Problem Solving

Running at their respective constant rates, Machine x takes 2 days longer to produce w widgets than Machine Y. At these rates, if the two machines together produce 5w/4 widgets in 3 days, how many days would it take machine X alone to produce 2w widgets?

A)4
B)6
C)8
D)10
E)12

I tried to use a different method rather than the one listed on Quan. Review to solve the problem, but somehow I couldn't.
Rather than let x = days need to finish w widgets, here is what I come up with so far:

Let X = X widgets/day,
Y = Y widgets/day

1): w/X = (w/Y) + 2
2): 5w/4 = (X + Y)*3
From 1), we have 3): Y = wX/(w - 2X)
I plugged 3) into 2), but I came out with something really ugly and got stuck.

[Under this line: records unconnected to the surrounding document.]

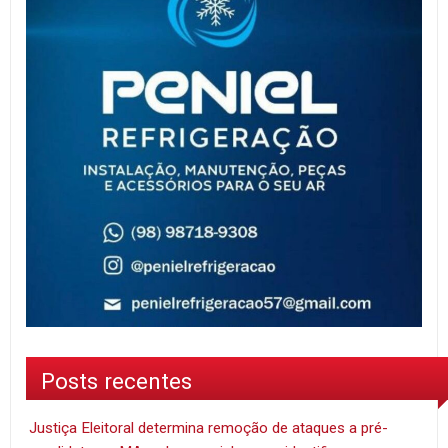
Posts recentes
Justiça Eleitoral determina remoção de ataques a pré-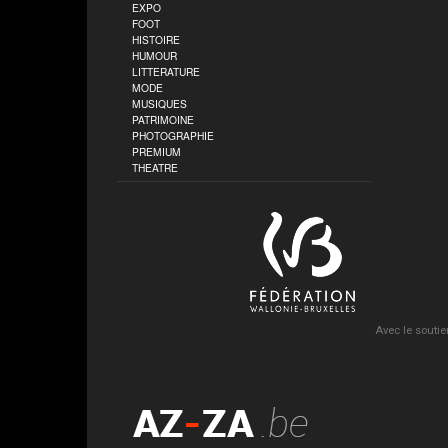
EXPO
FOOT
HISTOIRE
HUMOUR
LITTERATURE
MODE
MUSIQUES
PATRIMOINE
PHOTOGRAPHIE
PREMIUM
THEATRE
Avec le soutie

Is there anyone able to solve these two equations, or is there anything wrong with these two equation? Thank you.

yyz5028 wrote:Running at their respective constant rates, Machine x takes 2 days longer to produce w widgets than Machine Y. At these rates, if the two machines together produce 5/4w widgets in 3 days, how many days would it take machine X alone to produce 2w widgets?

A)4
B)6
C)8
D)10
E)12

I tried to use a different method rather than the one listed on Quan. Review to solve the problem, but somehow I couldn't. This was what I came up with so far:

Let X = X widgets/day,
Y = Y widgets/day

1)w/X = (w/Y) + 2
2) 5w/4 = (X + Y)*3
From 1), Y = wX/(w - 2X) 3)
I plugged 3) into 2), but I came out with something really ugly and got stuck.

Is there anyone able to solve these two equations, or is there anything wrong with these two equation? Thank you.

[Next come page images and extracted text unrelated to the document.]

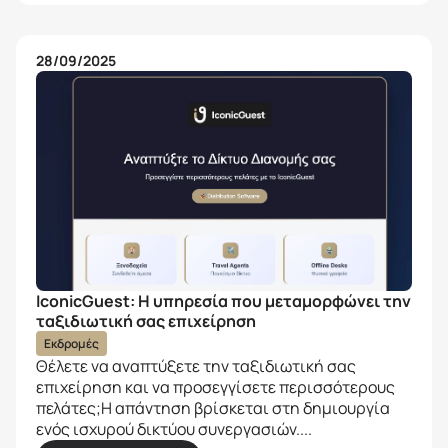
28/09/2025
IconicGuest: Η υπηρεσία που μεταμορφώνει την
ταξιδιωτική σας επιχείρηση
Εκδρομές
Θέλετε να αναπτύξετε την ταξιδιωτική σας
επιχείρηση και να προσεγγίσετε περισσότερους
πελάτες;Η απάντηση βρίσκεται στη δημιουργία
ενός ισχυρού δικτύου συνεργασιών....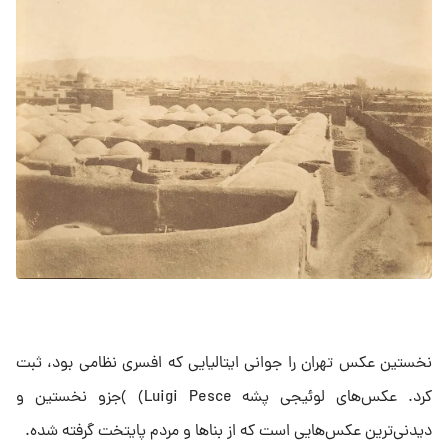
نخستین عکس تهران را جوانی ایتالیایی که افسری نظامی بود، ثبت
کرد. عکس‌های لوئیجی پشه Luigi Pesce) )جزو نخستین و
دیدنی‌ترین عکس‌هایی است که از بناها و مردم پایتخت گرفته‌ شده.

This problem is similar to https://www.beatthegmat.com/gmat-prep-qu ... tml#286228. The ability to see the Key principles in all these problems can save a lot of practice time. GMAT will only run variations around these problem and there is only so much variation.

The basic approach is to always remember you need to 1) find their individual rates, and 2) combine those rates to figure how much work they do in some unit of time. UNITS are the KEY to for.

Let Y equal to machine Y's rate. Then you know machine x does it in Y+2

Mac X rate then is

W/(y+2 ) ( This may have been where you made your error)

Mac Y rate is

W/Y.

Now you have their rates COMBINE them.

This will give w(2y+2)/y(y+2) widges/day

Since you are always tracking your unitys u know this fractoin can be multiplied by some number of DAYS. We are given 3 days in the problem and told they produce 5/4 widgets which makes sense since the days cancel.

So w(2y+2)/y(y+2) widgets/day x 3 days = (5w/4) widgets

So you cancel all units ( u don't have to write these units as long as u keep track of them in your mind) and cross multiply, you should end up with

5y^2 -14y-24=0

(5y+6)(y-4)=0

So y=4.

But You know x is slower by 2 days so X rate is 6.

If X can do W in 6 days, then it will take 12 days to do 2w.

I did not understand the step where you combine the two rates. Can you please elaborate?

yyz5028 wrote:Running at their respective constant rates, Machine x takes 2 days longer to produce w widgets than Machine Y. At these rates, if the two machines together produce 5/4w widgets in 3 days, how many days would it take machine X alone to produce 2w widgets?

A)4
B)6
C)8
D)10
E)12

Let me explain this qn.

Let machine X create x widgets per day
Let machine Y create y widgets per day

Now, its given that they together produce 5w/4 widgets in 3 days.
Which means they produce 5w/12 widgets in 1 day.

Hence x+y = 5w/12

Assume Machine X takes d days to complete w widgets.
xd = w
y(d-2)=w

w/d + w/d-2 = 5w/12
1/d+1/d-2 = 5/12
This is solvable.

Else, plugin half of each option to check.

we get d= 6

Hence for 2w widgets, it takes 2*d = 12 days.

Hope this helps!!

kvcpk:

Can you expand on solving this part of the solution?

1/d+1/d-2 = 5/12

sdotcruz wrote:kvcpk:

Can you expand on solving this part of the solution?

1/d+1/d-2 = 5/12

12(2d-2) = 5d(d-2)
24d-24 = 5d^2-10d
5d^2-34d+24=0
5d^2-30d-4d+24=0
5d(d-6) -4(d-6)=0
(5d-4)(d-6)=0
d=4/5 or 6

Hope this helps!!

let machine Y takes d days to produce w widgets

=>machine X takes d+2 days to produce w widgets( from question machine X takes 2 days more than machine Y)

=> machine X produces w/(d+2) widgets in 1 day
and machine Y produces w/d widgets in 1 day

working together for 1 day produces w/d +w/(d+2) widgets

working together for 3 days = 3[ w/d +w/(d+2)] =5w/4

=>12[1/d +1/(d+2)] =5

=>12(2d+2) =5d(d+2)

=>24d+24 =5d^2+10d

=> 5d^2 -14d -24 =0

=> 5d^2 -20d+6d -24 =0

=> (d-4)(5d+6) =0

=> d =4 or d = -6/5

d =4
machine X takes d+2 days to produce w widgets
=> machine X takes 6 days to produce w widgets
for 2w widgets it takes 12 days

IMO E

Went on solving via options..
2w widgets -> 12 days...
w widgets -> 6 days...
X takes 6 days to produce 6 widgets...
Y takes 4..
Their one day work -> 1/6 + 1/4 = 5/12
So they complete the work in 12/5 days...
For w widgets... they take 12/5 days...
For 5/4w widgets..they would take 3 days..
Answer is E...

Can you tell the question number for this q??
I m not able to find this one...